• [Exercise instructions]: The data below should be copied out exactly, with its pictures omitted.

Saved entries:
● ● ● ● ● ● ●
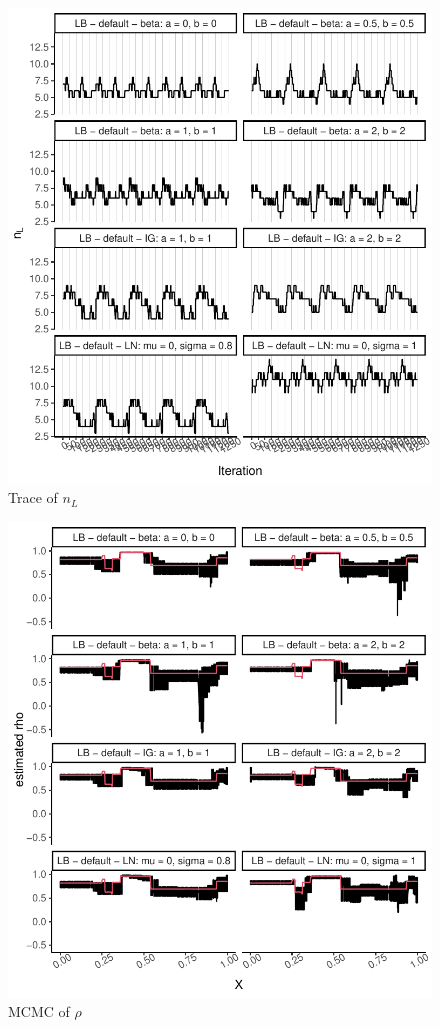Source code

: \documentclass{amsart}
\begin{document}
\begin{figure}[ht]
	\centering
	\includegraphics[width=0.95\linewidth]{trace_nl_1.pdf}
	\caption{Trace of $n_L$}
	\label{fig:trace:nl:1}
\end{figure}
\iffalse
\begin{figure}[ht]
	\centering
	\includegraphics[width=0.95\linewidth]{mcmc_rho_1.pdf}
	\caption{MCMC of $\rho$}
	\label{fig:mcmc:rho:1}
\end{figure}
\end{document}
● ● ● ● ● ● ●
• [Response to this exercise]:
Source code

: \documentclass{amsart}
\begin{document}
\begin{figure}[ht]
	\centering
	\includegraphics[width=0.95\linewidth]{trace_nl_1.pdf}
	\caption{Trace of $n_L$}
	\label{fig:trace:nl:1}
\end{figure}
\iffalse
\begin{figure}[ht]
	\centering
	\includegraphics[width=0.95\linewidth]{mcmc_rho_1.pdf}
	\caption{MCMC of $\rho$}
	\label{fig:mcmc:rho:1}
\end{figure}
\end{document}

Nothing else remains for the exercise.